Wii to Get New Hardware - Possibly Hard Drive? 151
HoboBob writes "It has been suggested that Nintendo will be unveiling some new hardware for the Wii at the E3 media festival, and some are speculating that it could be a hard drive. According to the article: 'Confirmation back in April that Neo Geo games will begin being added to Wii's Virtual Console download service adds weight to the speculation, considering Neo Geo games are huge — some clocking in it at up to 330MB. One of those bad boys would put serious strain on the Wii's memory.'"
Form factor (Score:5, Interesting)
Wii Hardware Wishlist (Score:2, Interesting)
what would be more profitable? (Score:4, Interesting)
Saturn Games (Score:2, Interesting)
I'm also on the USB train... (Score:4, Interesting)
a) USB HD
b) USB keyboard
Do that and I am peachy keen fine with the world.
Re:Saturn Games (Score:1, Interesting)
Re:Neo Geo games? (Score:4, Interesting)
I did not notice any flickering or "playability issues," but actually, I think the speed issue is a bugfix rather than a bug. The NES PAL version ran too slow compared to the Japanese and US versions, right? Nintendo fixed that for the Wii release.
Re:Hmm (Score:3, Interesting)
DVD playback is more likely, because it wouldn't require much in terms of hardware changes, the Wii already has pretty much what it needs to play DVDs.
Re:Form factor (Score:3, Interesting)
What I'd actually like instead of a hard drive is the ability for the Wii to read directly from the SD card, instead of forcing me to copy the data from the SD card to the Wii's internal memory before using it. Would make managing backups much easier, and even at 300MB, a NeoGeo game can easily fit on a 1GB SD card, which I can then copy to my computer's hard drive for backup when I need more space on the SD card.

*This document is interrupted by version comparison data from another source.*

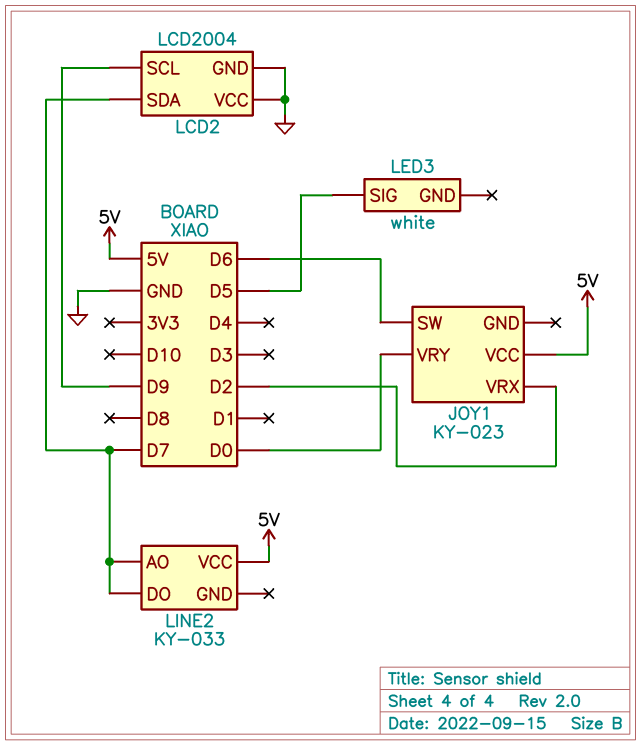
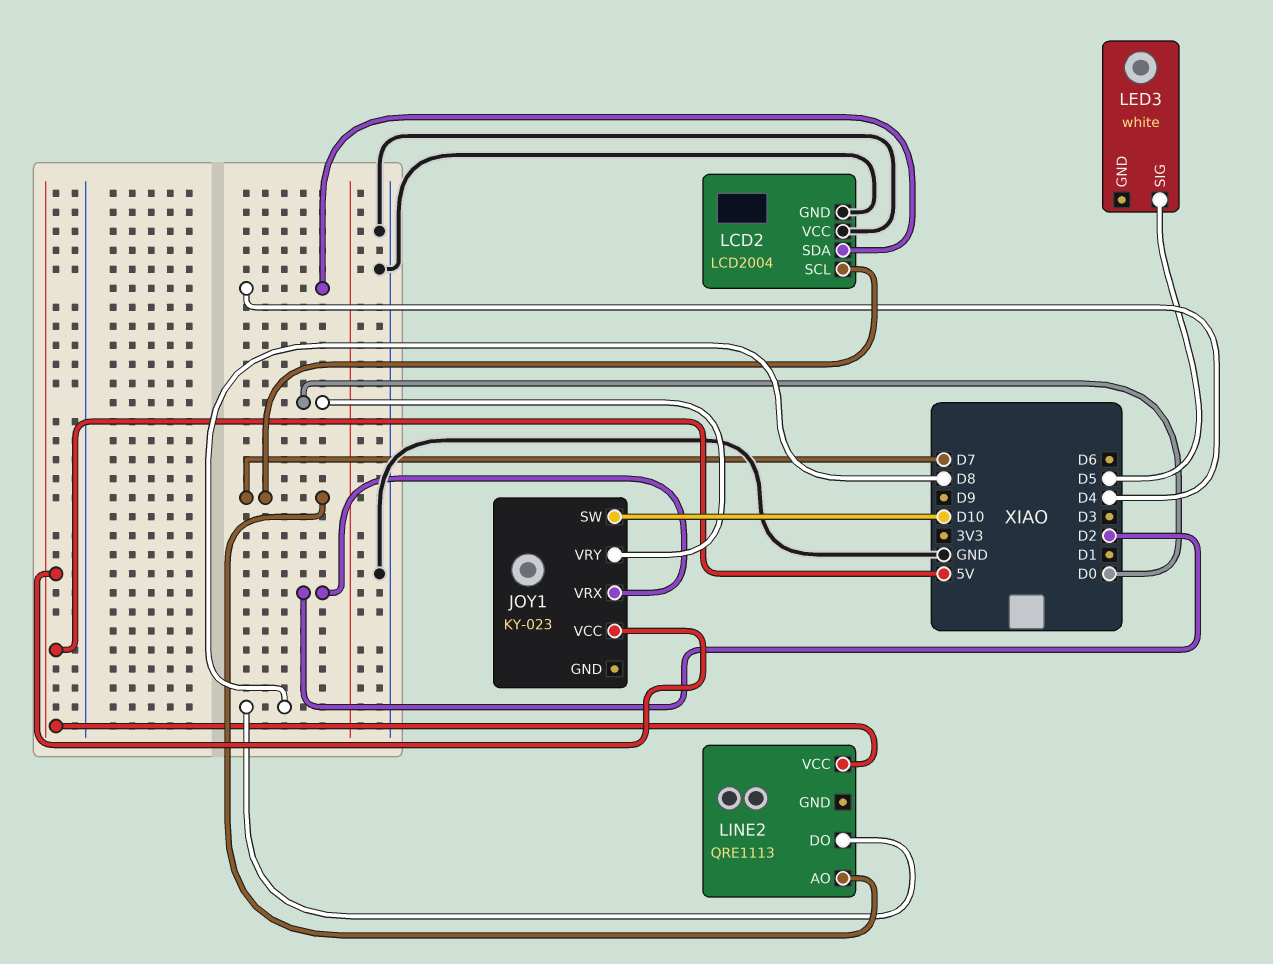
JOY1 pin SW: D6 -> D10
LCD2 pin SCL: D9 -> D7
LCD2 pin SDA: D7 -> D4
LINE2: KY-033 -> QRE1113
LINE2 pin DO: D7 -> D8

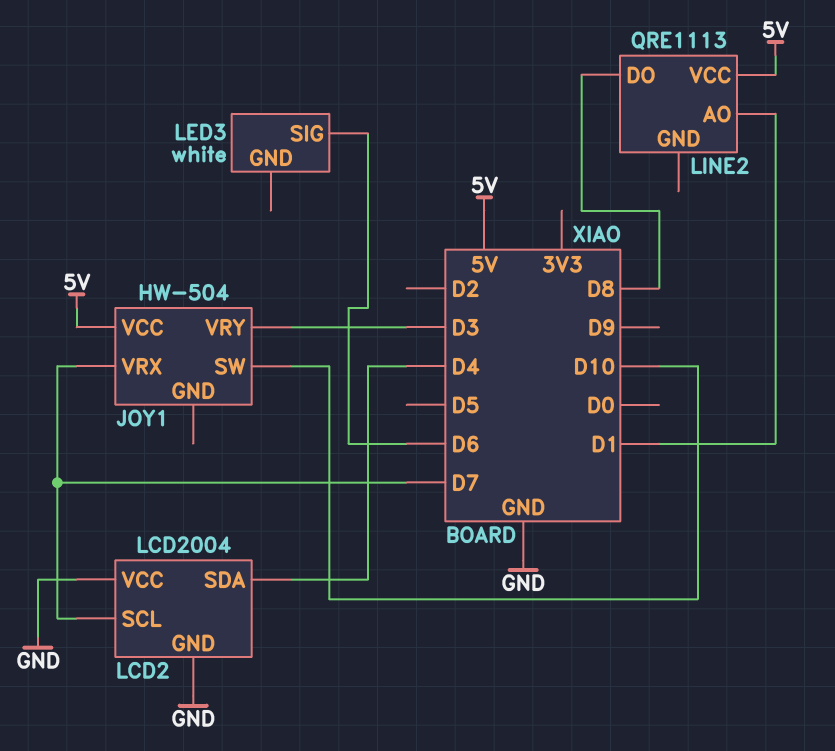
JOY1: KY-023 -> HW-504
JOY1 pin VRX: D2 -> D7
JOY1 pin VRY: D0 -> D3
LED3 pin SIG: D5 -> D6
LINE2 pin AO: D7 -> D1

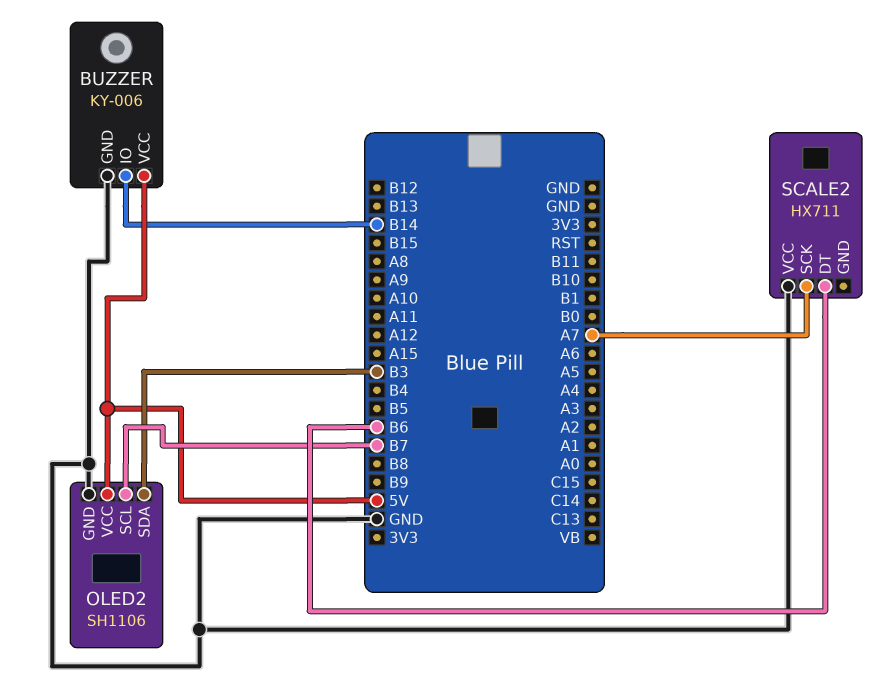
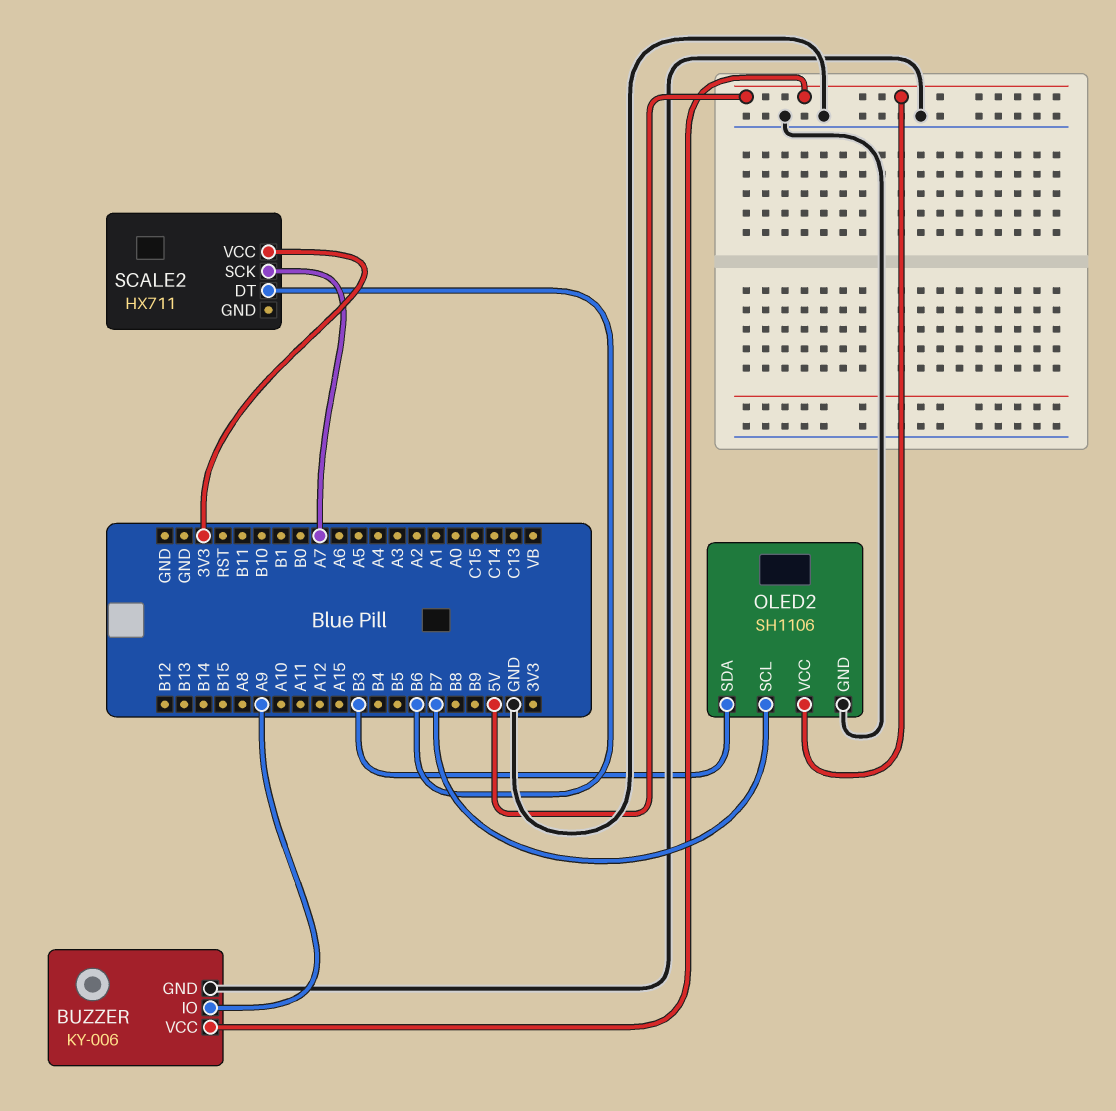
BUZZER pin IO: B14 -> A9
SCALE2 pin VCC: GND -> 3V3

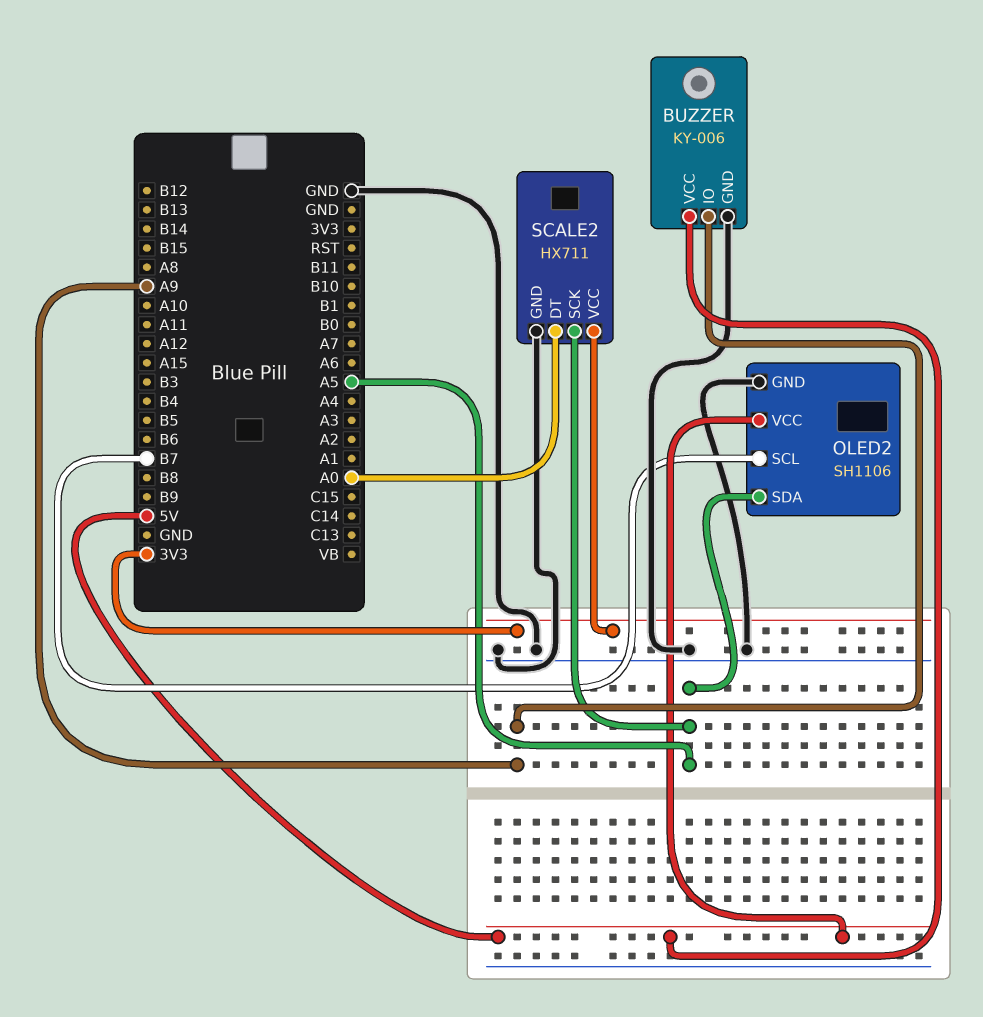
OLED2 pin SDA: B3 -> A5
SCALE2 pin DT: B6 -> A0
SCALE2 pin GND: none -> GND
SCALE2 pin SCK: A7 -> A5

Could that be done with a simple firmware update instead of a hardware upgrade?
Re:Another positive for the Wii. (Score:5, Interesting)
However, once you offer something as a choice to the consumer, it means that you for the most part cannot use that to enhance the gaming experience for the consumer. In the case of the optional 360 hard drive vs. the PS3's built in hard drive, many games on the PS3 use the HD for streaming data to for optimizing load times, like Oblivion or some upcoming games like Uncharted (which, due to the hard drive, will have no load times). They can do that because it's standard. Likewise, when Microsoft chose to keep DVD as the standard format for game delivery, I have a feeling that they'll be coming to regret that decision in a year or two. It's not going to be a dealbreaker, but it will definitely become more apparent as time goes on that with all the space assets take up in HD games, you really do need a higher capacity storage medium. They left consumers the option of the HD-DVD drive addon in case they wanted to watch HD movies, but that approach doesn't let them take advantage of the superior storage those discs have to offer.
What does this have to do with the Wii? Well, the tone of your post seems to be touting the Wii as the superior choice because you think Nintendo is doing you a favor. For the Wii, the exclusion of the hard drive and HD/DVD playback works, because it's not an HD system and there isn't enough content to really support the inclusion of a hard drive. But to try and draw parallels to the other systems which frankly are offering completely different experiences just reeks of fanboyism to me.
Hard Drive for all games (Disc based as well) (Score:4, Interesting)
Let's assume they use a 10GB 1.8" harddrive (or flash equivalent) that's integrated into the angled stand that ships with the console (if one can even purchase bulk quantities of those anymore). That would let you buy roughly 150 of the largest N64 games to fill that storage space. Or over 100 of the largest Neo Geo games. That seems to be more purchasing than the smallest tiny niche portion of the Wii market would buy. This argument disappears if original downloadable content ever arrives for the Wii.
So, if you are going to come out with a harddrive attachement, give it a "normal" size of 80 GB or larger, and allow us to "store" our Wii disc based games on there. Now you would have the ultimate system for lazy people like me that click around in the Wii menu to play old VC games instead of getting up and walking across the room to put in a new Wii disc to play something different. It would be great if we could "surf our Wii channels" and have access to all of our games.